If Jose Mourinho really intended to quell the chants about him by asking that his supporters desist from them then it was a lost battle. The game hadn’t even started under the snowflakes which drifted on the night air before the reminders of his legendary slip struck up, drowned out by Liverpool’s own chorus, in what was initially such a vocal contest that you wondered if there was a League Cup semi-final for Gerrard to add his imprint to at all.

There was and he did.

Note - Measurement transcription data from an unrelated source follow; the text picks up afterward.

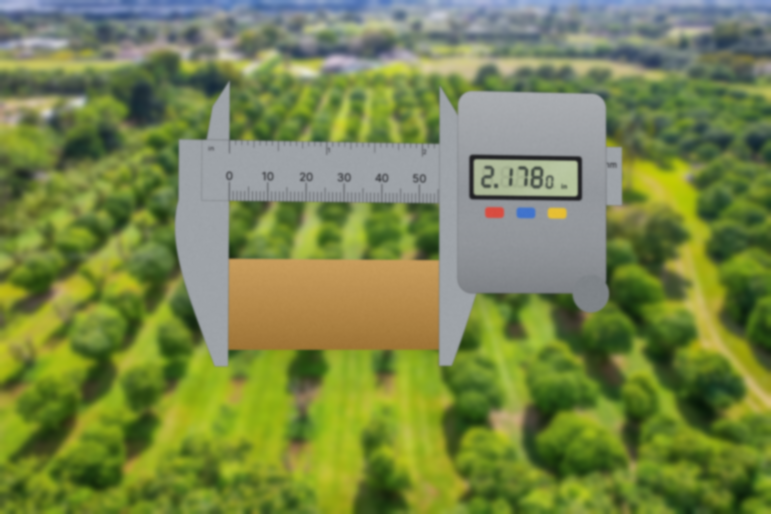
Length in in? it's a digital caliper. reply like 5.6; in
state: 2.1780; in
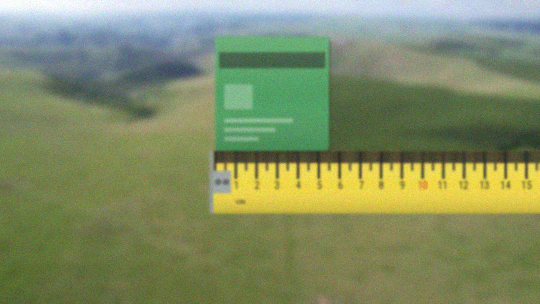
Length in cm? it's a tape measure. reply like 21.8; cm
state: 5.5; cm
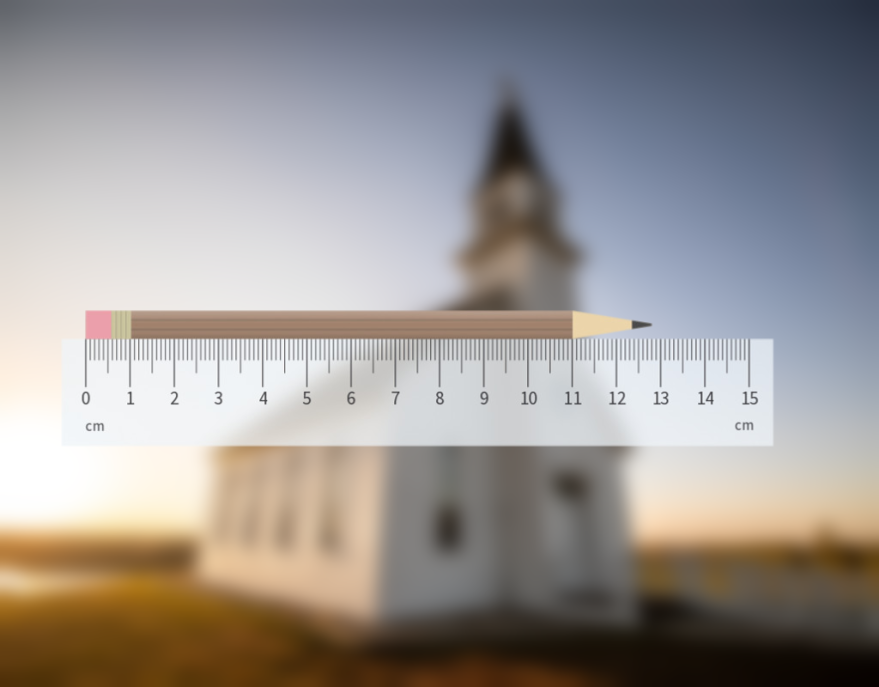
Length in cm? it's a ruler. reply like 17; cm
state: 12.8; cm
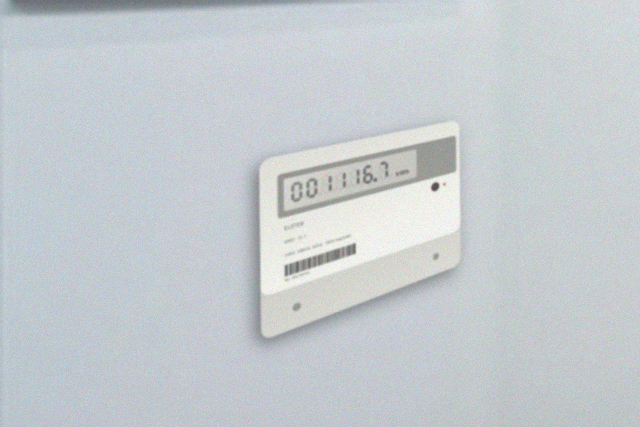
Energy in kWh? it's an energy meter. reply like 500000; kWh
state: 1116.7; kWh
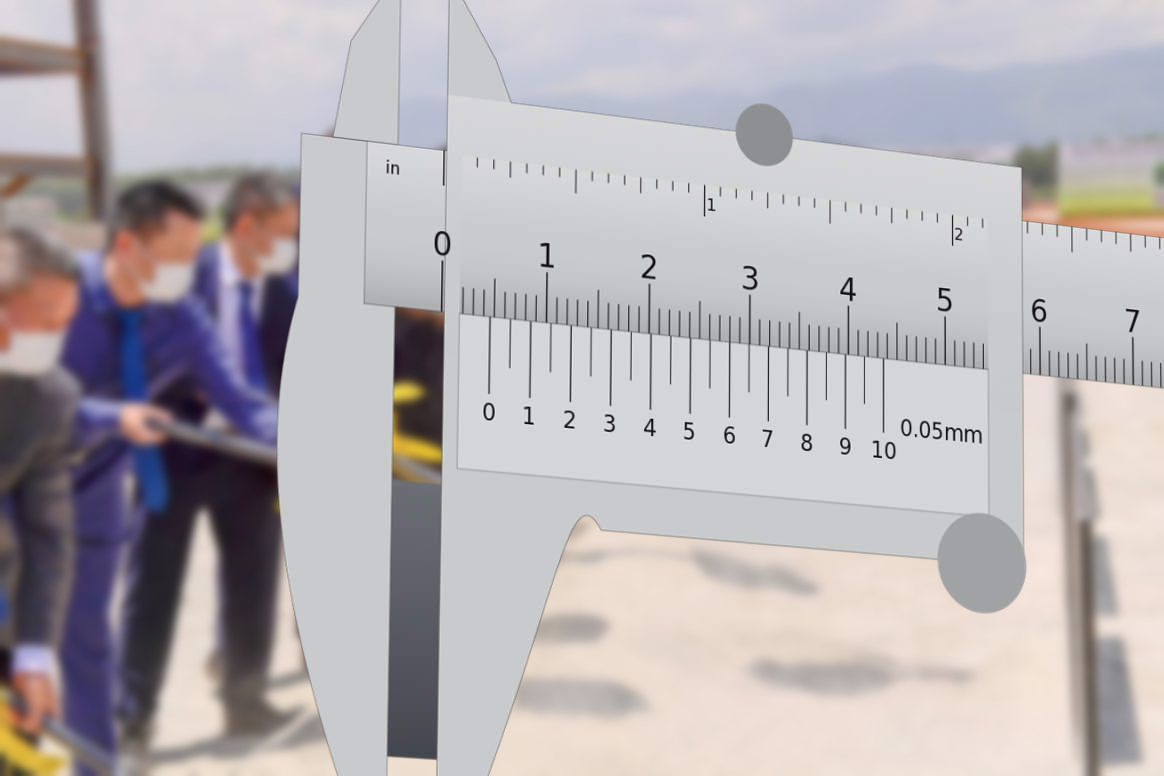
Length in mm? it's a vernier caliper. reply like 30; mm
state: 4.6; mm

It’s a measure of how Brendan Rodgers has laboured to find the role in which the captain can be a danger that the player being taunted for a defender’s error last April was in Liverpool’s front line for what may be his last clash in anger with this inveterate enemy.

What he provided was something incalculably brighter and more technical than an old stager’s last stand. Gerrard might be remembered as a mud-scarred gladiator on big nights like this but tonight he was instead at the nexus of quick, neat geometrical football which meant that Liverpool could take courage and heart at half-time, despite processing in a goal down.

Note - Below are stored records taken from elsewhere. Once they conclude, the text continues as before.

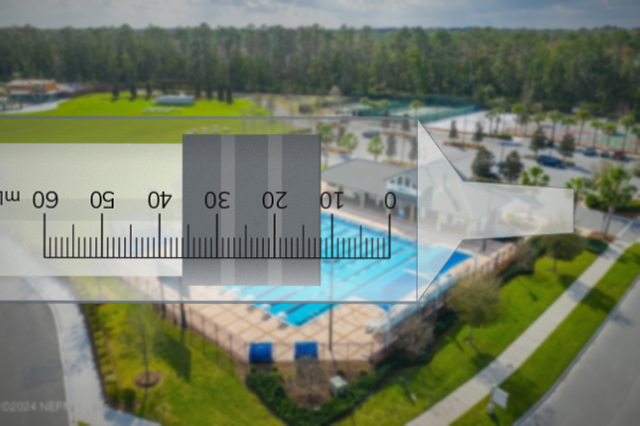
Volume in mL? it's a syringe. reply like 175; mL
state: 12; mL
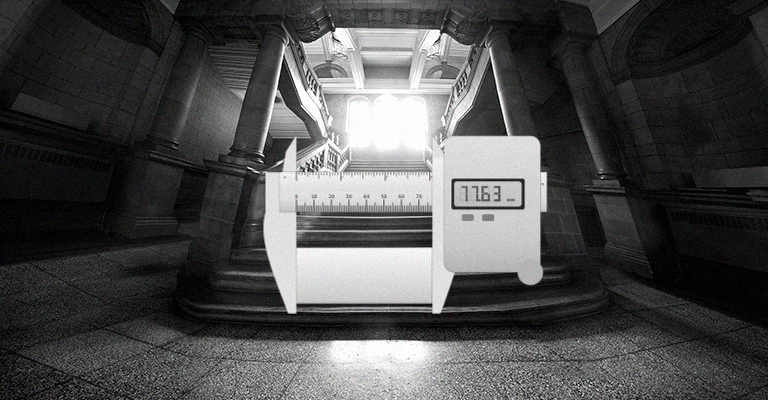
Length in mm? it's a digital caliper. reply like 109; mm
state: 77.63; mm
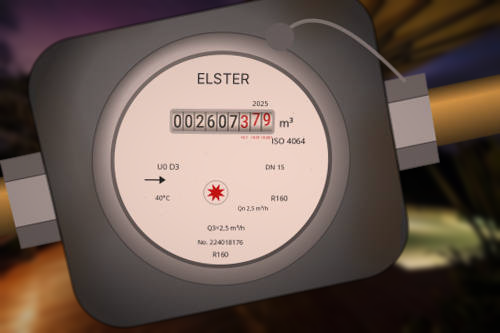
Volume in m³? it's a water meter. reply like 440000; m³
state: 2607.379; m³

Philippe Coutinho, a beautifully poised, balanced and aware player, was the man who looked most likely to break through for Liverpool, and Gerrard has played with him for long enough now to intuit his movements. The two, with Raheem Sterling, played the kind of fast, first-touch football that Rodgers was talking about when he arrived here with his Catalunian philosophies.

Jordan Henderson, a player Rodgers has encouraged to get forward more, joined in too. Whatever the naysayers have to say about Liverpool’s fall from where they stood when they faced Mourinho here last April, the Englishman’s development has been testament to what this Liverpool manager can bring out in a player.

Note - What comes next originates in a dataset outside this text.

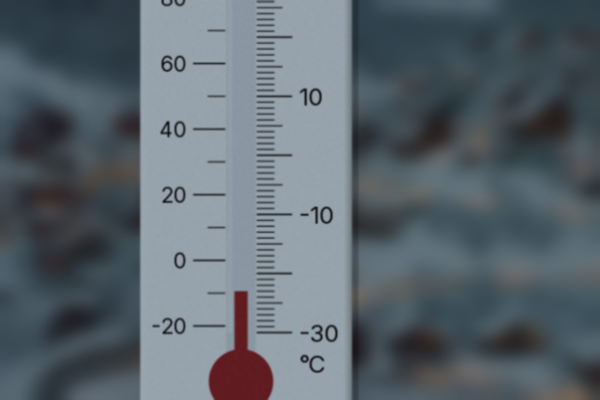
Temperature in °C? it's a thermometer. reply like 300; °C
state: -23; °C
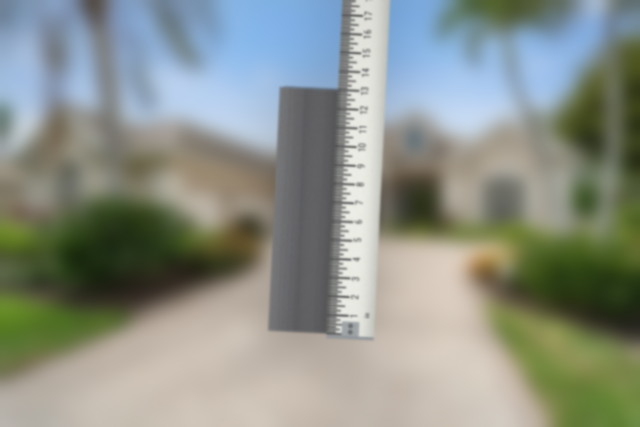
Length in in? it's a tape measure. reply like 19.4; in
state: 13; in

Gerrard was a link in this machine, not its engine, and there was more than enough to muffle the taunts. His backheel which sent a Henderson pass on the left touchline into open play, taking Nemanja Matic and John Terry out of the picture at a stroke, was memorable. Matic, on Gerrard’s shoulder, has quelled many players who have sought to drop in behind a striker this season and Chelsea generally only lose when he is missing. But Gerrard, ghostly quiet, was doing the drifting around behind Matic and that seemed to unsettle the Serbian.

Raheem Sterling celebrates his equaliser
Raheem Sterling celebrates his equaliser (GETTY IMAGES)

There were strikes from Gerrard, too: a 20-yard pass which Gary Cahill could only get enough connection on to send behind him into Sterling’s path, and momentary danger, early on. Then, on a quarter of an hour, a 40-yard strike that sent Thibaut Courtois leaping to tilt over the bar with the fingertips of his right hand. And on the half-hour, a Gerrard free-kick from the left that Courtois punched out two-handed.

The question was always whether Liverpool had a goal or two in them. Rodgers still lacks a world-class defender, or one who can command the area. It only took the characteristic backline error to give Chelsea a lead and Liverpool a mountain to climb.

They would not be moved, though. For a change, the manager’s pre-talk of his team’s growth and developing belief seemed like more than propaganda. It was the best we have seen from Liverpool since the 3-0 win at Tottenham in late August. The equaliser which confirmed it was justified – something of the highest order from Sterling, one of a very select group who have left Matic in their wake this season, as he did here.

And moments before that, when Sterling had allowed Coutinho’s cutback to run to Gerrard, the captain applied his right instep to a ball which he placed with utmost studiousness against the base of the left-hand post, dropping to his haunches as it flew away.

In the blink of an eye his night was over. There was no hint of anguish when his number was raised and nothing like a sign of discontent, though to see Gerrard slip away early from what may be one of his last big Anfield nights, with all the intent that such an occasion was generating in him, was curious.

The options for change within this team with its need for the wing-backs is limited and Gerrard’s replacement – Adam Lallana - needed only minutes to provide his own threat. But Rodgers’ substitutions puzzle at times. You fancied that if any man could help Liverpool to the goal that would make next Tuesday’s replay something to concern Chelsea far more, it was he.

Liverpool did not regain their fluidity. They have much work still to do. Gerrard’s night confirms what always seemed likely when he announced he would be gone in June: that he will be remembered not as a shadow of his former self but as a giant, of whom this stadium will only wish they could have seen a season more.